Los Angeles attorney Richard Lubetzky had won a judgment that the shell corporation owed him $115,000 plus interest for services rendered before the sale. But instead of turning over the assets, IDLD in early December suddenly emptied its corporate coffers, releasing $3.25 million worth of We the People stock to settle a separate legal tussle with Dollar Financial, and transferring the $460,000 left over into the Distenfield’s own personal account, leaving Lubetzky with nothing. “Mr. Distenfield was deceptive in his actions,” Commissioner Victor Greenberg of the Los Angeles Superior Court wrote in his December 12 contempt finding.

Greenberg stayed sentencing until January 21, giving Distenfield an opportunity to pay Lubetzky or file an appeal-which he did, but it was denied on January 8. A week later, the Distenfields filed for Chapter 7 personal bankruptcy, listing $5 million in debt including $900,000 owed to Dollar Financial and $700,000 to the IRS.

This could let him avoid jail on the principle that a person who has filed for bankruptcy is protected against creditors’ collection efforts until the bankruptcy is adjudicated. “That’s their position,” said Lubetzky. “Our position is that the contempt is a criminal proceeding not subject to the bankruptcy stay.” (At press time, the court had not ruled on the matter.)

We helped hundreds and thousands of people across the country, and I fell victim to the very industry that I was trying to reform.”

Distenfield commented that he and his wife “have been disappointed in our legal representation.” He added, “We helped hundreds and thousands of people across the country, and I fell victim to the very industry that I was trying to reform.”
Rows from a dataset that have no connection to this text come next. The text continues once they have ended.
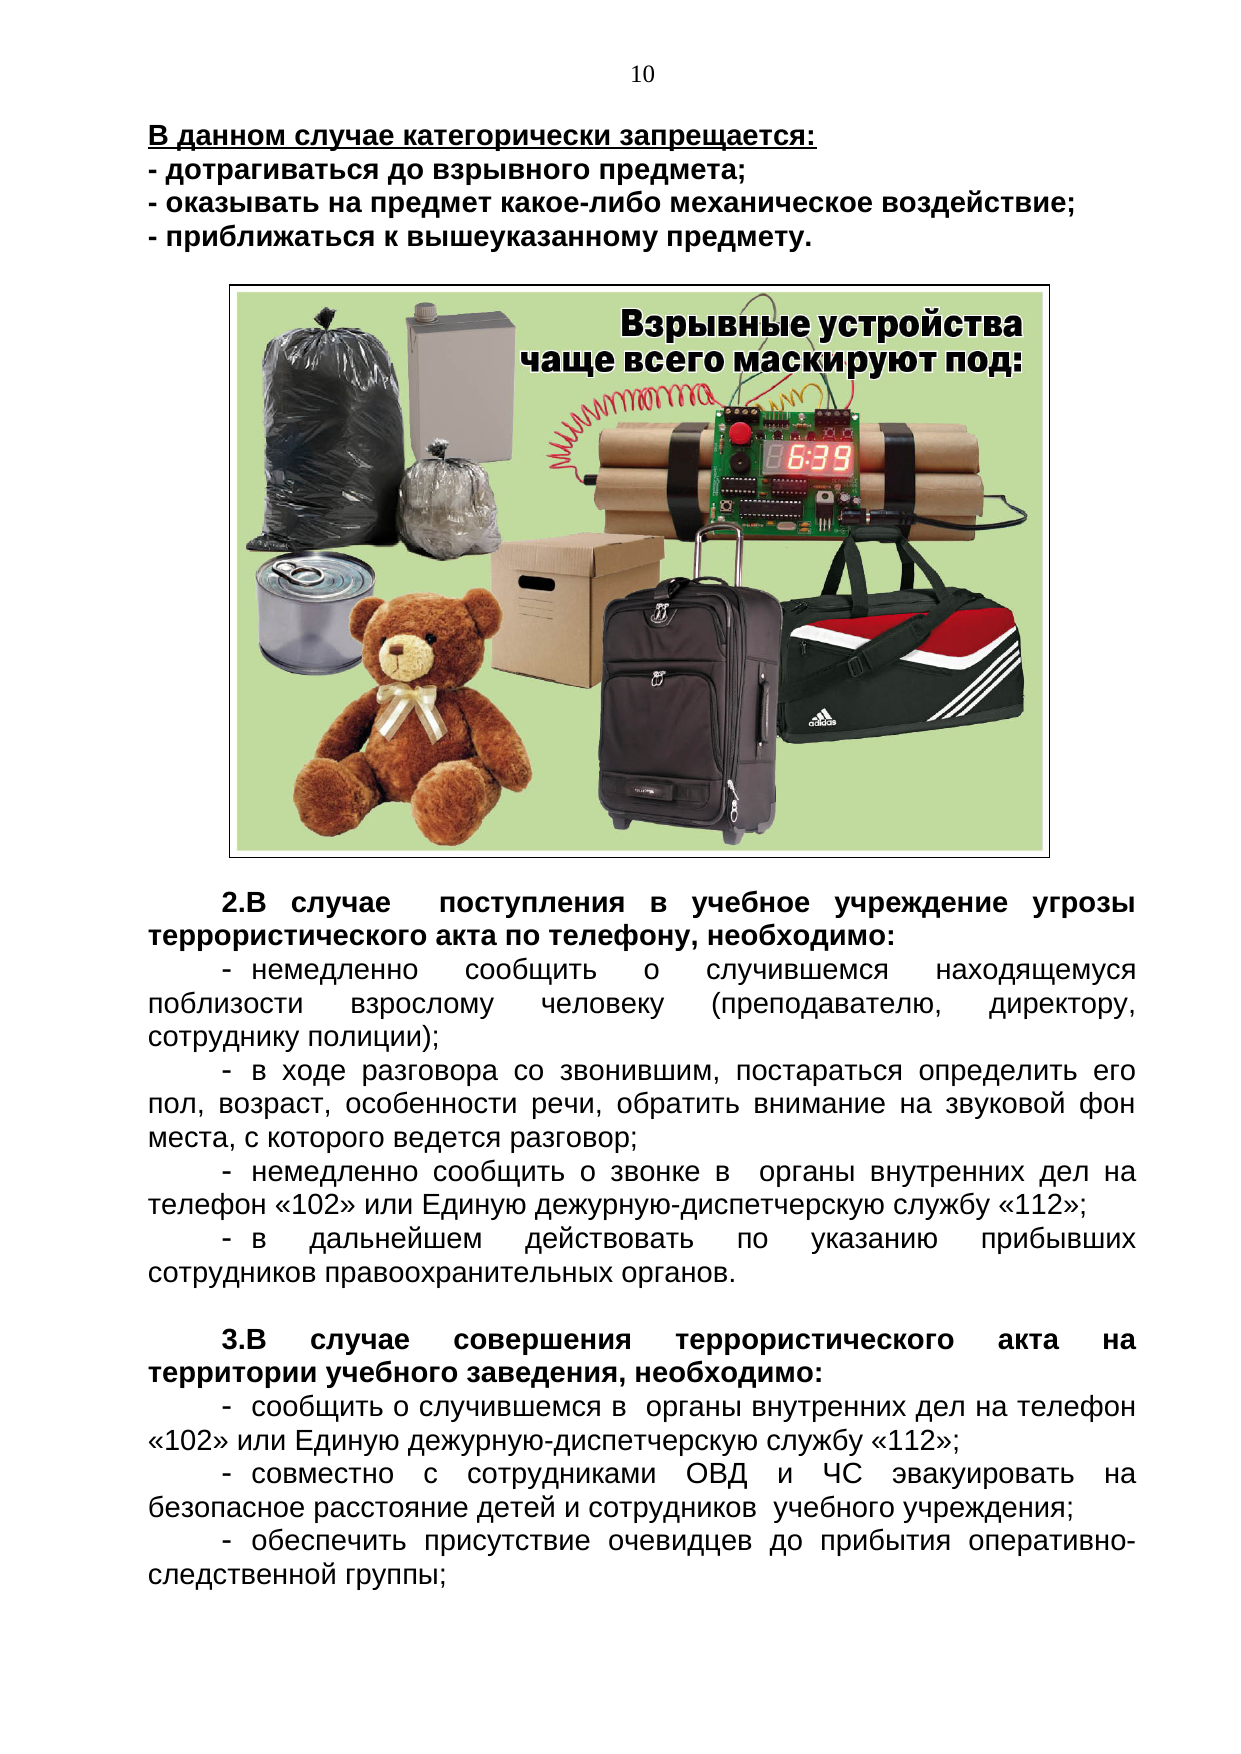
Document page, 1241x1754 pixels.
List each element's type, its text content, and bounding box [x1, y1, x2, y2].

list сообщить о случившемся в органы внутренних дел на телефон «102» или Единую дежурную-диспетчерскую службу «112»; [148, 1389, 1137, 1456]
list немедленно сообщить о звонке в органы внутренних дел на телефон «102» или Единую дежурную-диспетчерскую службу «112»; [148, 1153, 1137, 1221]
list совместно с сотрудниками ОВД и ЧС эвакуировать на безопасное расстояние детей и сотрудников учебного учреждения; [148, 1456, 1137, 1523]
text В данном случае категорически запрещается: [148, 118, 1137, 152]
picture [230, 286, 1049, 857]
text 3.В случае совершения террористического акта на территории учебного заведения, необходимо: [148, 1322, 1137, 1389]
text - приближаться к вышеуказанному предмету. [148, 219, 1137, 252]
list в дальнейшем действовать по указанию прибывших сотрудников правоохранительных органов. [148, 1221, 1137, 1288]
list обеспечить присутствие очевидцев до прибытия оперативно-следственной группы; [148, 1523, 1137, 1591]
text - дотрагиваться до взрывного предмета; [148, 152, 1137, 185]
text 2.В случае поступления в учебное учреждение угрозы террористического акта по телефону, необходимо: [148, 885, 1137, 952]
text - оказывать на предмет какое-либо механическое воздействие; [148, 185, 1137, 219]
list в ходе разговора со звонившим, постараться определить его пол, возраст, особенности речи, обратить внимание на звуковой фон места, с которого ведется разговор; [148, 1053, 1137, 1153]
list немедленно сообщить о случившемся находящемуся поблизости взрослому человеку (преподавателю, директору, сотруднику полиции); [148, 952, 1137, 1053]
Distenfield explained that he did not pay Lubetzky, who was hired as outside counsel, because his company’s general counsel at that time, Jason Searns, did not agree with the billing. Furthermore, his attorney John Lauritsen took the position that the writ of attachment on his assets was not valid..
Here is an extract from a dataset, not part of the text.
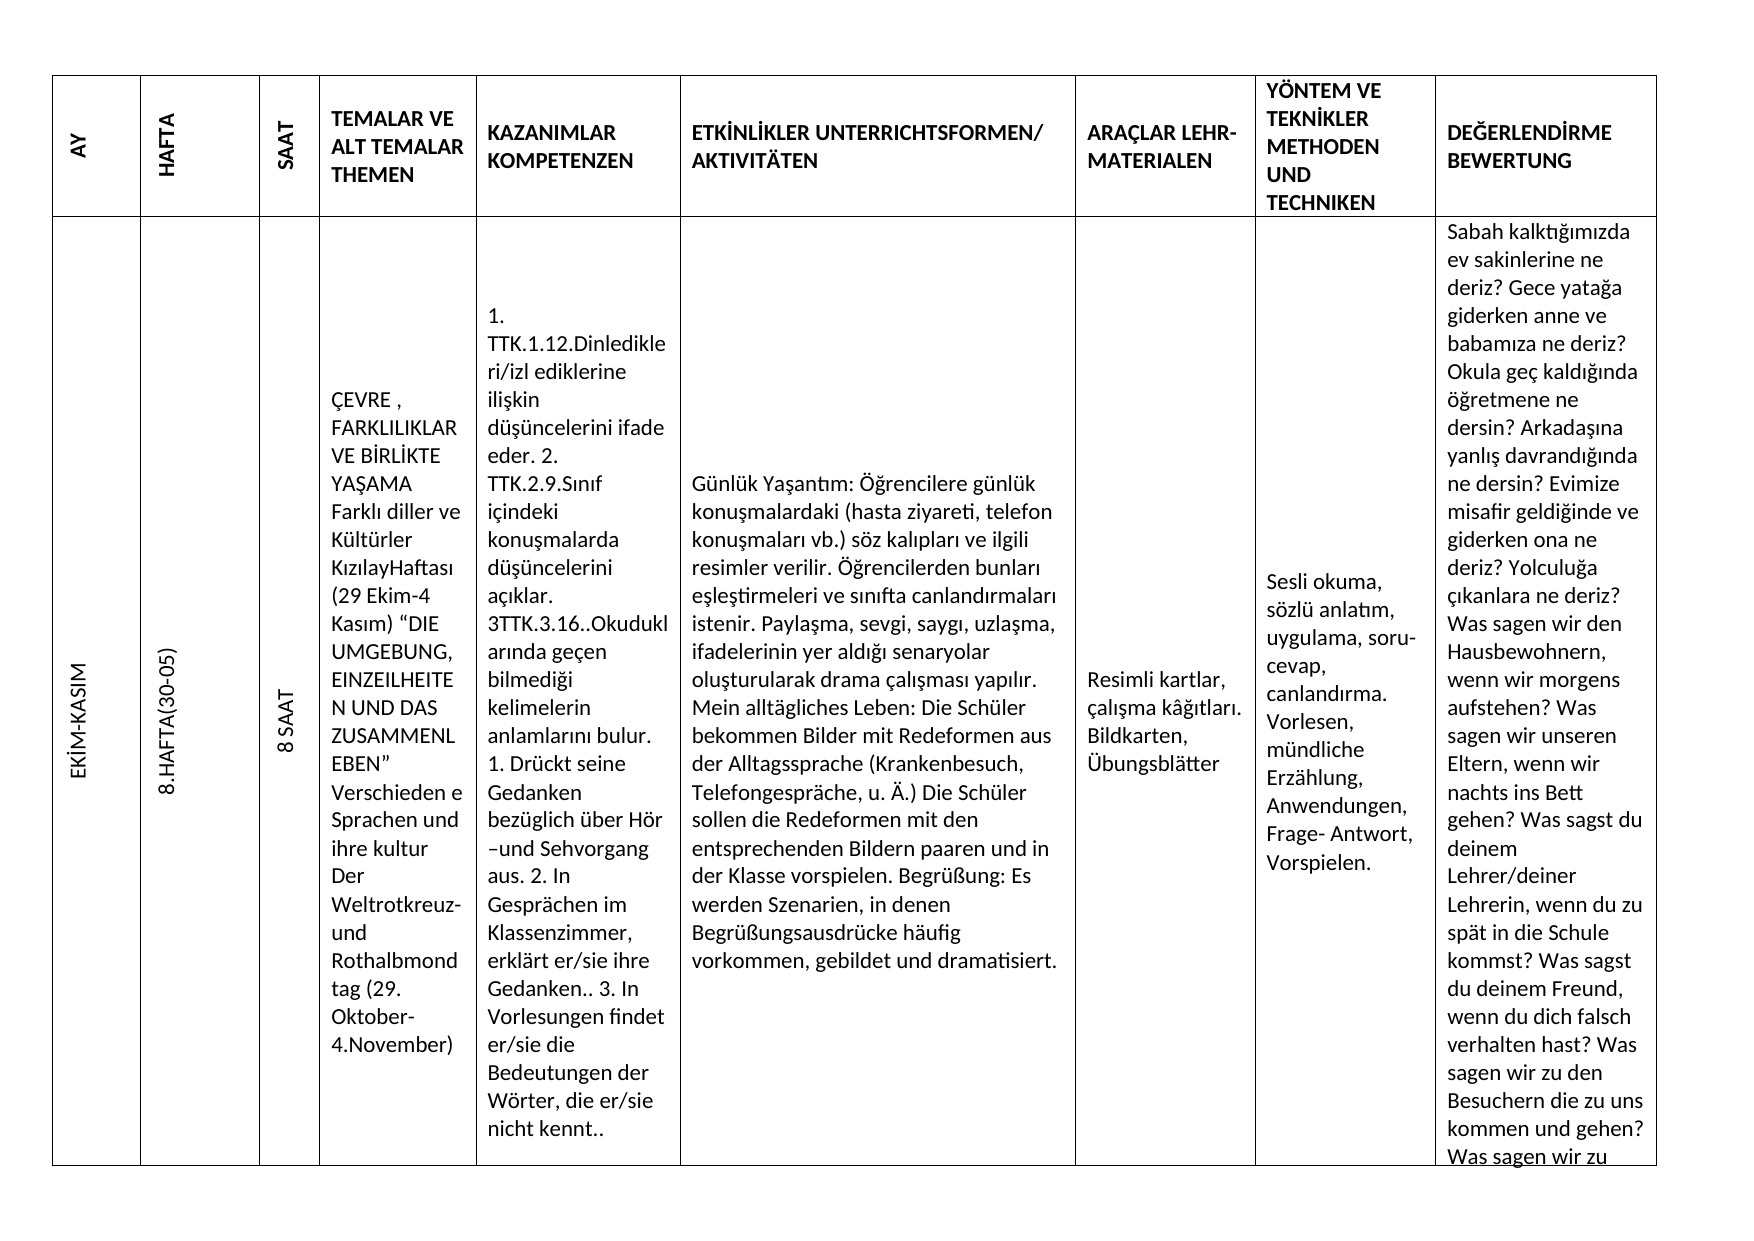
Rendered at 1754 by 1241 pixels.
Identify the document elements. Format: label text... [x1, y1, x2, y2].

Lubetzky is by no means the only lawyer who claims not to have been paid what he’s owed by Distenfield. Searns himself sued him for nonpayment and is listed as one of the creditors in the bankruptcy papers, as is Santa Barbara’s Barry Capello, who represented We the People during legal tussles with Dollar Financial in the wake of the sale.

Besides the lawyers, a number of franchisees to whom IDLD was making settlement payments also stand to lose in the bankruptcy. Distenfield claimed that the franchisees’ grievances were with the new owners and that the old corporation that had made the original franchise agreements was named as a matter of course. The suits pertained to conflicts over what territory franchisees could expand into, said Distenfield, and what services they were entitled to. The disputes arose after the new owners fired the original management team, including his wife and himself. “They bought the system, and then they changed it,” Distenfield said. IDLD settled, he said, because it couldn’t afford to continue paying attorney fees to continue fighting Dollar Financial.

Distenfield shared an email, dated January 15, from We the People franchisee Carolee Lockhart (doing business as Glen Tiorem Moors), in response to his January 15 email explaining that he was declaring bankruptcy, which read, “Thanks for all the payments you were able to make : I am really sorry about the lawsuit. : I’ll never forget all the kind and thoughtful things you did for me while I owned my stores.”